Arrivato nella sessione di calciomercato estiva del 2024 dal Benevento, la sua è una di quelle storie che ci ricordano come non sia mai troppo tardi per farcela. Dopo l'annata 2023/24 passata a difendere i pali della "Strega" in Serie C, il suo arrivo doveva garantire una certa affidabilità, in caso di assenza di Vanja Milinkovic-Savic. Con la partenza del serbo il Toro ha immediatamente guardato sul mercato in che modo sostituirlo, puntando sull'ex portiere dello Sporting, Franco Israel. Dopo un avvio incerto ed un piccolo infortunio rimediato a fine ottobre, mister Marco Baroni ha scelto di buttare nella mischia dal primo minuto Paleari e quest'ultimo ha subito risposto presente. Nella gara d'andata col Genoa il numero uno granata fu assoluto protagonista con delle parate che gli hanno consentito di guadagnarsi il premio di man of the match, oltre che la titolarità.
L'analisi dei dati di SofaScore non lascia spazio ad equivoci. In una stagione con più alti che bassi, la scoperta di una ritrovata affidabilità tra i pali ha segnato uno dei momenti migliori del campionato del Toro. Nelle 19 partite giocate (16 in campionato e 3 in Coppa Italia) Paleari ha subito 30 reti, con una media di 1.58 gol subiti a partita, ma ha saputo letteralmente incantare i tifosi salvandone molti altri. Le parate a partita su tiri da dentro l'area toccano quota 1.74, mentre il dato aumenta ancor di più se consideriamo tutte le parate a partita, con il dato che raggiunge quota 2.47. Se sui rigori c'è sicuramente margine di miglioramento, 2 su 2 incassati, la percentuale di parate sfiora il 61%, con questo valore che si riflette inevitabilmente sui 7 clean-sheet raccolti in stagione dal numero uno granata.

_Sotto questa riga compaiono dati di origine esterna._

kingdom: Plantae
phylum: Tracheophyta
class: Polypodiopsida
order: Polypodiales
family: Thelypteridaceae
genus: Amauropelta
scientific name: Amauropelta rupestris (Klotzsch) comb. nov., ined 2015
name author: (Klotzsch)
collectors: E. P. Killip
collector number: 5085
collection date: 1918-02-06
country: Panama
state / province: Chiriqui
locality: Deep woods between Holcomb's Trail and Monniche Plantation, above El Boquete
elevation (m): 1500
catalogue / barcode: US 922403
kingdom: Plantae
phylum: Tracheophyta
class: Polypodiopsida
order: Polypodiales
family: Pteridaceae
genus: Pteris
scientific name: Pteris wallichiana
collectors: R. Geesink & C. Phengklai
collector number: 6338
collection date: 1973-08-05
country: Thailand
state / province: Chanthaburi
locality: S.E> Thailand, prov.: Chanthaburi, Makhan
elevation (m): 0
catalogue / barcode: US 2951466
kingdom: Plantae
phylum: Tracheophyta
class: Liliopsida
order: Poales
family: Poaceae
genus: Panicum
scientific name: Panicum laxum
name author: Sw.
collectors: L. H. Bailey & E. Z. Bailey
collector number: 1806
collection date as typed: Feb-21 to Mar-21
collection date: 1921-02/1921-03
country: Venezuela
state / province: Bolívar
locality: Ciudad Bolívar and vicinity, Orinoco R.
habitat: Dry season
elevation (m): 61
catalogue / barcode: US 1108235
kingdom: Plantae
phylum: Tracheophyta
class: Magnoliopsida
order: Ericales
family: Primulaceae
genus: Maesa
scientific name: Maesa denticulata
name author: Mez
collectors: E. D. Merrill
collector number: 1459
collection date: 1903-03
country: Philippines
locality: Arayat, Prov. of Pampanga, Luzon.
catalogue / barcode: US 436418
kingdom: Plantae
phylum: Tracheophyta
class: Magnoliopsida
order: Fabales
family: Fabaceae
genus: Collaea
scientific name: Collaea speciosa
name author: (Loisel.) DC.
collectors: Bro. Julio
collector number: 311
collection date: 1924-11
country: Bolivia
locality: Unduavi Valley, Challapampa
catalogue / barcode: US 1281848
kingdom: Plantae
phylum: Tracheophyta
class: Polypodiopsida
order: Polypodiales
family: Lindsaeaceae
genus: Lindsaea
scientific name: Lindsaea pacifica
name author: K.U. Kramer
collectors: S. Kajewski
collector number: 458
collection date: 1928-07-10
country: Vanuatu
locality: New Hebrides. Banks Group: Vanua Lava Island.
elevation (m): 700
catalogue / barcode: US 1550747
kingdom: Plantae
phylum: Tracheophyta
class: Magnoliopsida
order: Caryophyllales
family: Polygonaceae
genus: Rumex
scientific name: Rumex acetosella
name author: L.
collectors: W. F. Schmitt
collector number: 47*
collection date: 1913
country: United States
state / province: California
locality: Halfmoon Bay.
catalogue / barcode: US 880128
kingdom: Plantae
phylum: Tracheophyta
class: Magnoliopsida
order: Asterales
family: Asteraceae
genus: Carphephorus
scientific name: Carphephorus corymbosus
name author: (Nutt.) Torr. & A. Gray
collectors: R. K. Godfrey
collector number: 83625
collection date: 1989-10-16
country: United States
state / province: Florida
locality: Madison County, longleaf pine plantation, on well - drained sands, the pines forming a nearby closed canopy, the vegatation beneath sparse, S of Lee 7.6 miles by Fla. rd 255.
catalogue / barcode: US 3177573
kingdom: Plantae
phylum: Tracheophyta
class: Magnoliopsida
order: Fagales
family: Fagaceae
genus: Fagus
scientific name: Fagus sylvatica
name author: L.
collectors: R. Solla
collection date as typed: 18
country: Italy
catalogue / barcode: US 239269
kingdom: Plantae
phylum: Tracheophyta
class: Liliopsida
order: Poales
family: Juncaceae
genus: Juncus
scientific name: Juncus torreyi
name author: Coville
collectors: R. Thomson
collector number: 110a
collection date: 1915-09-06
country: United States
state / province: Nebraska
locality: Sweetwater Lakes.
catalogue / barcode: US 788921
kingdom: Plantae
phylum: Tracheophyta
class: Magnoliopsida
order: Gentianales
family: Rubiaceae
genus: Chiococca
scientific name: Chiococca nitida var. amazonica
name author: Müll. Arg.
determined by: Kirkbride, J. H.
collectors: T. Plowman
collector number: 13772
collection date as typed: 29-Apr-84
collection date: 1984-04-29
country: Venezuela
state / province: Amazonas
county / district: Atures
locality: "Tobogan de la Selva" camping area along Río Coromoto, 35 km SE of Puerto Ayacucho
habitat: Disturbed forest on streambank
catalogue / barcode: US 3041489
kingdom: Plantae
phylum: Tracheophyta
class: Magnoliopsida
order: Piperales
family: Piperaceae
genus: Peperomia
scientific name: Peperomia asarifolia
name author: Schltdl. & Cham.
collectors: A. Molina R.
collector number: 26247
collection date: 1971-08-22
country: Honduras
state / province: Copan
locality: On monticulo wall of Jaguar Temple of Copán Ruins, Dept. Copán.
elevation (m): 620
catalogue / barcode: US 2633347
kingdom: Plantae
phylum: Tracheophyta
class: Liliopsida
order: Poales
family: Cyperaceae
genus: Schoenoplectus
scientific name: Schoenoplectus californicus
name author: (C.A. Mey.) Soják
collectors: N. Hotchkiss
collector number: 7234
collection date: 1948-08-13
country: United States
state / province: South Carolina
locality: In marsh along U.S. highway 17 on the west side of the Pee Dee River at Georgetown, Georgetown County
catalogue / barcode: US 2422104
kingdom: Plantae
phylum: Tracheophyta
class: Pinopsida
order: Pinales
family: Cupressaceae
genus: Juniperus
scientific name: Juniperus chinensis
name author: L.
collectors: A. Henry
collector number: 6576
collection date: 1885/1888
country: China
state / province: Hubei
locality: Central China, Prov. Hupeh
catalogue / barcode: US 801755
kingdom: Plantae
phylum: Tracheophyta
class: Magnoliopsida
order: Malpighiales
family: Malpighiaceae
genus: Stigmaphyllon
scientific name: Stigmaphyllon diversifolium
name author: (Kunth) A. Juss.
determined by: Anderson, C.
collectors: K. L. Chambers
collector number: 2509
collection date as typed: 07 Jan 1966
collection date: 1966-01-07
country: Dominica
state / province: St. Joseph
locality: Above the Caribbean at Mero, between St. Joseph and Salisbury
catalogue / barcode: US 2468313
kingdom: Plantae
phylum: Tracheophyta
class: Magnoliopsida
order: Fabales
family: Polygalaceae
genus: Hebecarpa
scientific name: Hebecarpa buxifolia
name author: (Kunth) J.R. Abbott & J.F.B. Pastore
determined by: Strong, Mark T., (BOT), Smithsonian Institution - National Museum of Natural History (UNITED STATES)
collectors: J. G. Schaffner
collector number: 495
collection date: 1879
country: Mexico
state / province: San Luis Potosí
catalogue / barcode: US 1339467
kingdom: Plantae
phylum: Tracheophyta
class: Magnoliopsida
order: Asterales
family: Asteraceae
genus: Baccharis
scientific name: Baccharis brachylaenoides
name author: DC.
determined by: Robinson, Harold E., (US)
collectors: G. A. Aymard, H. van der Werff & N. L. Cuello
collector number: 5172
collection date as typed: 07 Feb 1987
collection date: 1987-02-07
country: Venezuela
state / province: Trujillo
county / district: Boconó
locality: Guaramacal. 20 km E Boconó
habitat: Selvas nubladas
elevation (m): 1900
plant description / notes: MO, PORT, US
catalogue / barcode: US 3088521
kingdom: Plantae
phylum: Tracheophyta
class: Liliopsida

La partita in programma col Genoa questa domenica in casa del Genoa sarà sicuramente speciale per Paleari. La gara d'andata è stata quella che ha segnato la rinascita del numero 1 granata, visto il suo esordio tra i pali in stagione ma non solo. Il Genoa è infatti la squadra con cui il classe 1992 ha esordito in Serie A in quel lontano 30 novembre 2020, quando il Genoa ospitò il Parma, perdendo 1-2. Questa sarà quindi una sfida da ex e dai molti significati per lui, dove ancora una volta avrà la possibilità di mettere in mostra tutte quelle qualità che, nel giro di due stagioni, lo hanno visto passare dalla Serie C al palcoscenico più ambito nel panorama nazionale.